Quick: Where do you go to find the cost-per-record of a data breach? Reports from the Ponemon Institute? The annual Verizon Data Breach Investigations Report? How about the NetDiligence Cyber Claims Study? These are all credible and popular sources for breach cost benchmarking, but they give drastically different answers to the question. The Verizon report shows pennies per record for breaches, while Ponemon has shown hundreds of dollars per record. NetDiligence breaks down the analysis with a smaller sample of large and small organizations to explain the difference.
Now imagine that you bring an executive Ponemon’s recent estimate of $245 per record and you hold four million consumer records. “Are you telling me a breach would cost us a billion dollars?” the executive would ask. “Who pays a billion dollars for a breach?”
What if you brought the Verizon report’s number of $.58 per record. The executive would ask, “A cyber insurance policy for $2.5 million means we don’t need to spend on cybersecurity!”
The numbers you have at our disposal vary so greatly because the methods that analysis use vary so greatly. Ponemon typically looks at smaller organizations, while Verizon looks at organizations of all sizes. NetDiligence looks at organizations whose insurance claims are confidentially offered to their report.
These discrepancies are not limited to breach costs. They are also found in studies that try to establish benchmarks for cybersecurity budgets. Boston Consulting Group recently found that cybersecurity budget benchmarking as a percentage of the IT budget varied between PwC’s 3.7% estimate, Gartner’s 5.9% and Forrester’s 10%.
This is why we get lost while looking for benchmarks that answer our executives’ questions. But we don’t have to be prisoners of this dilemma if we think about what executive are actually asking.
“We find that executives are really asking, ‘what is expected of us?’ and they seek those answers by looking for common practices,” says Jim Mirochnik, CEO of HALOCK. “But do you really want to set your cybersecurity metrics to your peers if your peers are getting hacked?”

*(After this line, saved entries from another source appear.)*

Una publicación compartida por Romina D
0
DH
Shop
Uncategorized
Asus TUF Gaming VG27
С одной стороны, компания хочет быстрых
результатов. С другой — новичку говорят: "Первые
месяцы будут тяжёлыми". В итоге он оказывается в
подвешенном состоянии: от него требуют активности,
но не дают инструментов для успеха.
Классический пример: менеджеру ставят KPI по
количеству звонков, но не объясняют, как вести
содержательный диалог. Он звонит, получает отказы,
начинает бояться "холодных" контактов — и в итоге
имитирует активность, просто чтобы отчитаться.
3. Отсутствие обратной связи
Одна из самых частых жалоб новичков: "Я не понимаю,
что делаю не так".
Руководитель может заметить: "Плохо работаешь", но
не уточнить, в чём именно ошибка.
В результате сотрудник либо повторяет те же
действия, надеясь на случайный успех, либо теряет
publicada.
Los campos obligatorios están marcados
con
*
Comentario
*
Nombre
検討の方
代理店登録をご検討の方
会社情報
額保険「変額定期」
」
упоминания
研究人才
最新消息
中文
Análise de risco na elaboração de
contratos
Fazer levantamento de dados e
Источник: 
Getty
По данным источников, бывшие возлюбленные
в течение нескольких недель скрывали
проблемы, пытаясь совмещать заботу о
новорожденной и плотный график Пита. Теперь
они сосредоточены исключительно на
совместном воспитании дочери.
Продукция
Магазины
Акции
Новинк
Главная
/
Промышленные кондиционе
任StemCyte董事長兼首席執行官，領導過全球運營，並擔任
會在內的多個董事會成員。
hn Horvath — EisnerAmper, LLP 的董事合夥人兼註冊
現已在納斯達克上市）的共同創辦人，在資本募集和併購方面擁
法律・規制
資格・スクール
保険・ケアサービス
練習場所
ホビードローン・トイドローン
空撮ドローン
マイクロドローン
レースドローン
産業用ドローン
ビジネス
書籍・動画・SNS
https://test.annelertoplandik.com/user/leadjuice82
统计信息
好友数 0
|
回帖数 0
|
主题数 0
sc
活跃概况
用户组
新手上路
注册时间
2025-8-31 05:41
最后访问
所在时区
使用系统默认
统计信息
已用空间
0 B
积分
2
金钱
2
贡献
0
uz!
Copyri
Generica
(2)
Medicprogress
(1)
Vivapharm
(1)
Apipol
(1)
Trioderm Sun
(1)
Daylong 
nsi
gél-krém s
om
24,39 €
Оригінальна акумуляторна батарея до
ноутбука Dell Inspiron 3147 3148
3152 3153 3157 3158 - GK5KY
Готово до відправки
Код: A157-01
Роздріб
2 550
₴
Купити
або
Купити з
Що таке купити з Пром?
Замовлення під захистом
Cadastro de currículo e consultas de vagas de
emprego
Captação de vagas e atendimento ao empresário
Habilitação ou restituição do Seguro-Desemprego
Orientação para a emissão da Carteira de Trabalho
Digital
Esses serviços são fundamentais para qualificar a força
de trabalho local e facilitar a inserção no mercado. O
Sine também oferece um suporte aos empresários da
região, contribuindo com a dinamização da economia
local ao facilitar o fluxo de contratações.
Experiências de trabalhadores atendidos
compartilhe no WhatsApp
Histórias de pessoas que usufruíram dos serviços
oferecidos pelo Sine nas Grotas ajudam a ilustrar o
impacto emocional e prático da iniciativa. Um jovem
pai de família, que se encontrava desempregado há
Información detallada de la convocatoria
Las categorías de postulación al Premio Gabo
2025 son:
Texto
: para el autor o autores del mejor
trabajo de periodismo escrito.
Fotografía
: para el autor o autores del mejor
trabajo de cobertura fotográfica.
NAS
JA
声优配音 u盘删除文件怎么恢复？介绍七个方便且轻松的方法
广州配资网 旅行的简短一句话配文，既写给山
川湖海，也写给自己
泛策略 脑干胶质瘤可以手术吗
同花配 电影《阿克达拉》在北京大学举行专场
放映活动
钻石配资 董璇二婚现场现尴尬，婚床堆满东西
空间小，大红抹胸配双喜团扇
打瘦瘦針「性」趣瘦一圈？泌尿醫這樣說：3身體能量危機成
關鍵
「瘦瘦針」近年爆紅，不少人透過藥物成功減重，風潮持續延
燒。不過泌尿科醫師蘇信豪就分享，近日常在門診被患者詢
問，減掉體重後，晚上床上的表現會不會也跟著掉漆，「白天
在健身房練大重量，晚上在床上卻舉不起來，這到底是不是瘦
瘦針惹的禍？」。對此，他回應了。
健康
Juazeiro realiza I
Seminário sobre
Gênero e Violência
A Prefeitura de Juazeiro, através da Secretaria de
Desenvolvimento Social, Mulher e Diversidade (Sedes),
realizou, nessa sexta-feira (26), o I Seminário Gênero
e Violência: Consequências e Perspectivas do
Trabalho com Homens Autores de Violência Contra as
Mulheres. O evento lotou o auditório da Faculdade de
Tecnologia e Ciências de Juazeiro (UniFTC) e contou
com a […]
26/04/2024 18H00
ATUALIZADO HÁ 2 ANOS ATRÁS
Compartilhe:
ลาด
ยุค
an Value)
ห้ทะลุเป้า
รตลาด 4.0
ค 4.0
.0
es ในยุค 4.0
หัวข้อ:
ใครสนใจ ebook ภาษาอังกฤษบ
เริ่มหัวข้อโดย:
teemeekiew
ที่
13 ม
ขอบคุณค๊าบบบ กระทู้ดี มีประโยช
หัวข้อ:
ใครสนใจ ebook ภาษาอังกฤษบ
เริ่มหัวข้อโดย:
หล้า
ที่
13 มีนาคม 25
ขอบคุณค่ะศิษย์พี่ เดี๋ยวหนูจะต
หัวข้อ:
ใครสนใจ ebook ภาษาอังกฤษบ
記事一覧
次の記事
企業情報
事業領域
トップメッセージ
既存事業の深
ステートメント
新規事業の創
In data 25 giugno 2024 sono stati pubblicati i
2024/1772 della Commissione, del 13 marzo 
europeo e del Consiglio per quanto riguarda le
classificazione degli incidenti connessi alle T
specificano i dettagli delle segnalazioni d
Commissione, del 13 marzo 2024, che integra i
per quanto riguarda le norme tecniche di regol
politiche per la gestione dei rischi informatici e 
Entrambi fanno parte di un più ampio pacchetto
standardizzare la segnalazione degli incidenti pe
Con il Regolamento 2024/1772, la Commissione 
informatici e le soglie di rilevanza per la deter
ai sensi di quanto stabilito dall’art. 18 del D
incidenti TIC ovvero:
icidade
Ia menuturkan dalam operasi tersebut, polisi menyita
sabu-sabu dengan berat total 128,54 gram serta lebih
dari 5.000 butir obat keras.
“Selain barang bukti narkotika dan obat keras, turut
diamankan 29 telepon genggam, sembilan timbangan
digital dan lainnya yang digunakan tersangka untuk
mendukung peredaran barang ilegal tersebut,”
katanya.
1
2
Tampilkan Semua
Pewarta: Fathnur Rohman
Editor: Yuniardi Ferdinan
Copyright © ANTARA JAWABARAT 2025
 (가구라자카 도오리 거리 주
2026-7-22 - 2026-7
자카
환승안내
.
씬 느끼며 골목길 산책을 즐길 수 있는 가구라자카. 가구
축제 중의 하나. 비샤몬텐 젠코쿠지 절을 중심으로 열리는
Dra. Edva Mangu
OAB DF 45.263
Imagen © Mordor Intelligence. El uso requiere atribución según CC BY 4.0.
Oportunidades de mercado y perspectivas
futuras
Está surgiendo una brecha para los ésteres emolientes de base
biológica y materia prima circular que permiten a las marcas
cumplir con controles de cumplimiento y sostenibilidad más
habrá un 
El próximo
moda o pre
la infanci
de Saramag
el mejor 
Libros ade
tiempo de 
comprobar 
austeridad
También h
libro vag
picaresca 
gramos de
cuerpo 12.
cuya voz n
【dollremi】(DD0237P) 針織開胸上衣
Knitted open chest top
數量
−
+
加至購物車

Chris Cronin, partner at HALOCK and the developer of the DoCRA (Duty of Care Risk Analysis) Standard answers the question differently. “We need to manage security so that everyone will be OK. This means reducing the likelihood of harm to others using controls that are acceptably burdensome to us.”
The construct in law for “reasonable” security is to use safeguards that are not more burdensome than the risks they are meant to reduce. Use a cure that is not worse than the disease. “Analyze the risks you are trying to prevent, then analyze the risks to you and others that your proposed safeguards pose. Your risks can include your costs, lost efficiency, lost benefit to customers … any burden on you or your value that the safeguard creates. If those burdens are not greater than the risks you pose, then prioritize them into annual budgets, and there’s your metric.”
Cybersecurity benchmarks do not provide reliable numbers. Moreover, they do not answer the question executives are actually asking.